The Mahama-led National Democratic Congress government, through the manoeuvrings of Finance Minister Seth Terkper, has outwitted the International Monetary Fund, having its way on the critical issue of Bank of Ghana’s financing of government.
That was after whipping Parliament to enable it to breach the key condition in the IMF’s agreement with the country.
The bailout agreement reached with the IMF three years ago stipulated zero Central Bank financing of government.
This was against the background that the unbridled borrowing from the Bank of Ghana, especially in 2012 and 2013, constituted a crucial factor in Ghana’s economic malaise.
The Mahama government agreed to the condition and pledged to introduce a Bank of Ghana Amendment Bill to make the policy of zero financing a law in 2016.
As a cushioning measure, the IMF agreed to allow 5% Central Bank financing of the government in 2015, as a prelude to zero financing which was due to take effect this year.
However, with elections approaching and a desire to still keep the Bank of Ghana as a major financier, the government has effectively pulled a smart one on the IMF, effectively breaking the deal it has with the world financing body.
Without stating openly that it was determined on flouting the agreement, government presented the Bank of Ghana Amendment Bill to Parliament, which included the required zero financing provisions.
But it quietly went behind the IMF to whip Members of Parliament, especially the majority side, to reject that particular provision and rather amend the provision to allow the Central Bank financing of the government’s budget deficit up to a ceiling of 5 percent of the previous year’s total revenue instead of the agreed zero financing.
During the discussions on the Bill at a committee meeting in Akosombo, Finance Minister Seth Terkper kept quiet throughout the period the IMF Resident Representative was present.
However, as soon as the Representative left the chamber, he rose to make a passionate plea to MPs to reject the zero ceiling in the very Bill he had presented to Parliament.
Below are the relevant sections/clauses of the Ghana–IMF Agreement which stipulated zero financing from 2016 onward.
“64. To prepare for the implementation of the zero financing from Bank of Ghana to the budget starting January 2016, the ministry of finance will enhance it cash planning and management capacity, possibly with IMF technical assistance.”
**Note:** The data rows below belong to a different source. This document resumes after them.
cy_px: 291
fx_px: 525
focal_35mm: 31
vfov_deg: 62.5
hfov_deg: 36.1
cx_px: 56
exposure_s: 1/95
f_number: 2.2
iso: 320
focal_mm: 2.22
“74…..This new MoU also formalises that from 2016 onwards, a zero financing of government from the BoG will be in effect in anticipation of the amendment of the BoG Act, consistent with a modern IT framework.”
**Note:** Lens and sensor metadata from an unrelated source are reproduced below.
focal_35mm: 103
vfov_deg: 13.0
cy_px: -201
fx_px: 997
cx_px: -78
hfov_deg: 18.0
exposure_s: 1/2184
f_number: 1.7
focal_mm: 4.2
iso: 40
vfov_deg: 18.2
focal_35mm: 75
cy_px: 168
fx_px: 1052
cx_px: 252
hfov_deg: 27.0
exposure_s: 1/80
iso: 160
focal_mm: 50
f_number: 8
“31. The authorities’ objective to bring inflation back into single digit territory will be supported by restoring the effectiveness of the Inflation-Targeting (IT) framework. To this end:
Central bank financing of the central government and state-owned enterprises will be progressively eliminated. A memorandum of understanding between the Ministry of Finance and BoG limits central bank’s financing to 5 percent of previous year’s revenue in 2015, while the adoption of a new Bank of Ghana Act will bring the financing to zero from 2016 onwards (MEFP 74/84).”
“Table 3. Ghana: Structural Reforms Benchmarks for 2015–16: Bank of Ghana Act – Submit to Parliament a revised Law that: strengthens the functional autonomy of BOG; sets a zero limit on monetary financing to the government and public institutions; establishes appointment durations for Governor and Board members; sets rules for emergency lending to banks in distress; and ensures compliance with IFRS (as described in MEFP 85).”
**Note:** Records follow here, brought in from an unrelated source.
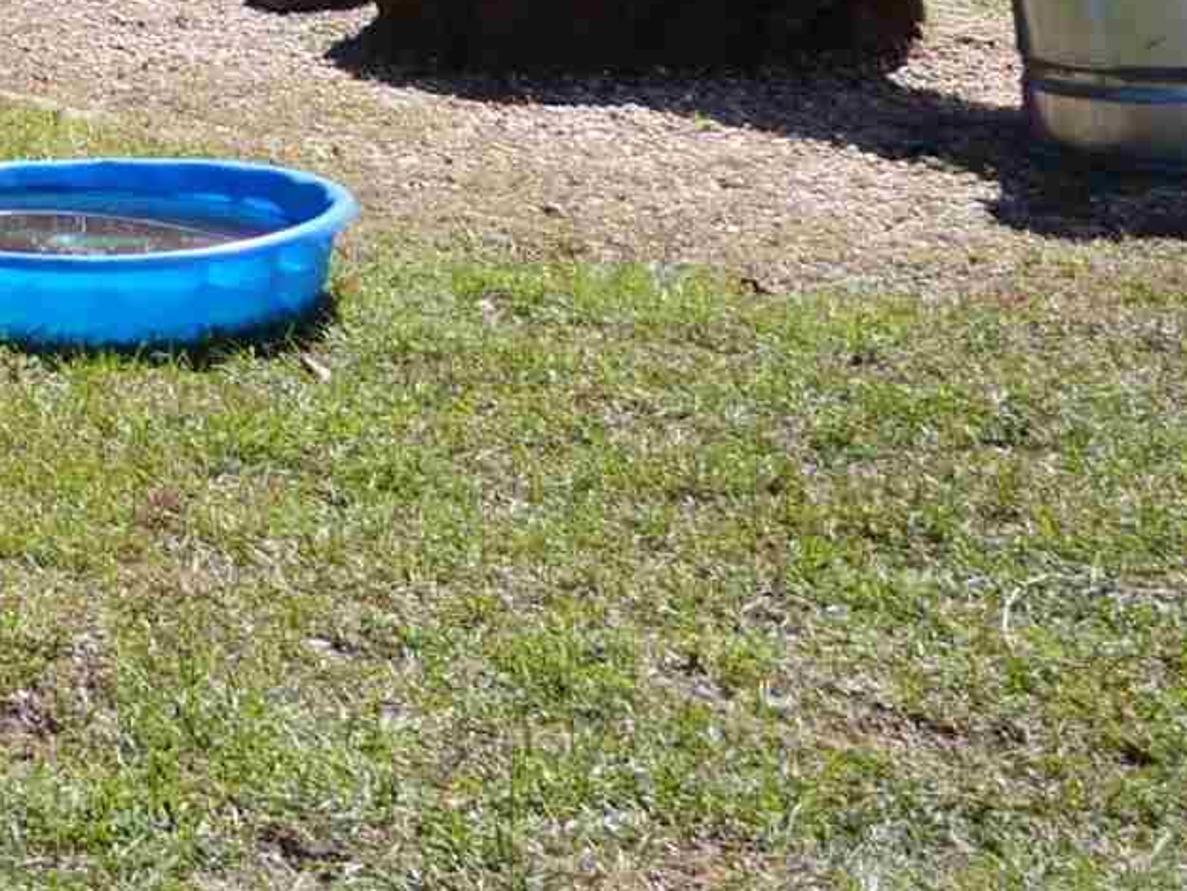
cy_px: -1136
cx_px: -1098
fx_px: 4047
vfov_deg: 10.9
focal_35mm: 118
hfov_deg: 14.3
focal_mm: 12
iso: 200
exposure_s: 1/1300
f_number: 3.5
This big blow to the IMF bailout programme comes at a time Ghana is seeking a new $1 billion Eurobond on the international markets despite many cautions from analysts and economists on the dangers in the government’s unquenched thirst to raise Ghana’s already high debt levels and the high rate the bond could come at.
Meanwhile, financial analysts have cast serious doubts about Ghana’s Eurobond prospects and the general outlook for the economy.
“As the West African nation markets its fifth sale of dollar securities in nine years, its bonds are faltering as investors fret about the government’s commitment to fiscal targets in an election year. Ghana’s $1 billion of bonds due 2023 have tumbled, pushing yields up by 75 basis points since July 22 to 10.4 percent on Tuesday, compared with a 48 basis-point drop to 6.8 percent in average yields of 17 sub-Saharan African nations,” Bloomberg reports.
Bloomberg further quotes global finance analysts who all gave negative reviews of the current quest to borrow a billion dollars.
“The cost of floating the bond looks prohibitively expensive,” Celeste Fauconnier, Nema Ramkhelawan-Bhana and Neville Mandimika, analysts at Johannesburg-based RMB, said in a note on Tuesday, according to Bloomberg.
“The risk of debt distress remains high. We do not believe the faith in the market is strong enough” to prevent an expensive transaction,” the RMB analysts added.